I spent part of today walking through Kibera’s Soweto East Village in Nairobi — considered to be the world’s second largest urban slum. There are no official population figures, but Kibera is thought to be home to as many as a million people: 25 percent of Nairobi’s population, on one percent of the land. [Wikipedia has a pretty good entry on Kibera, for those wanting more.]

And like urban slums throughout the developing world, there is almost a complete lack of piped safe water and no formal sanitation. As the pictures below show, raw sewage and garbage flow through the streets and drainage ditches. I’ve traveled a lot. I’ve seen some of the poorest parts of the world, but even for me, what I saw today was a shocking reminder of the wretched conditions that literally billions of people face. It was perhaps no coincidence that the first commercial business you see on the way into Kibera is a coffin maker, nor that many of his coffins are for children.

While there, I visited one of seven facilities that have been built in East Soweto Village to provide safe sanitation services. Managed by the local community, and built with the help of UN agencies like UN-Habitat, it has perhaps 8 pit toilets and a couple of shower stalls. People must pay to use them — 3 Kenya shillings (around 4 cents US). And despite the fact that these people have practically no money, as many as 1500 people a day line up to use this toilet block. The money goes to pay people to work there, to pay for the piped water (purchased from the local Council), and to buy toilet paper.

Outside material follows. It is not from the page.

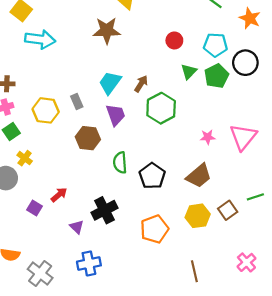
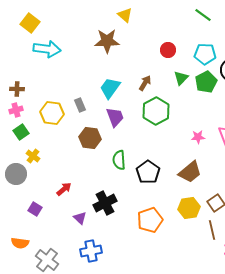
brown arrow: (141, 84) -> (145, 83), moved
purple square: (35, 208) -> (35, 209), moved
brown line: (194, 271) -> (212, 230), moved

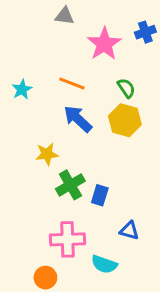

There are solutions to our water problems — these kinds of community-managed facilities are one. But these seven toilet blocks serve, minimally, perhaps 1 percent of the entire population of Kibera. The level of effort and resources being spent on water and sanitation solutions is woefully inadequate to the task.

Water Number: 2.6 billion people. In a new report released this week by WHO/UNICEF’s Joint Monitoring Programme, it is estimated that 2.6 billion people still lack access to adequate sanitation services and 1.1 billion must still practice “open defecation” (a polite term for a demeaning practice), like those in Kibera. This number is virtually unchanged from past assessments as population growth continues to overwhelm efforts to provide services.

On this World Water Day, be thankful for what most of us have: safe, reliable, and affordable clean water and sanitation. And consider doing something for those who don’t. Support any number of groups that work on these issues with time or money (the UN, Rotary, Water for People, World Vision, water.org, WaterAid, Global Water Challenge, and many, many more). Urge USAID to expand, dramatically, its African aid efforts for water and sanitation. Perhaps readers have other suggestions for positive actions that can be taken: add them as comments.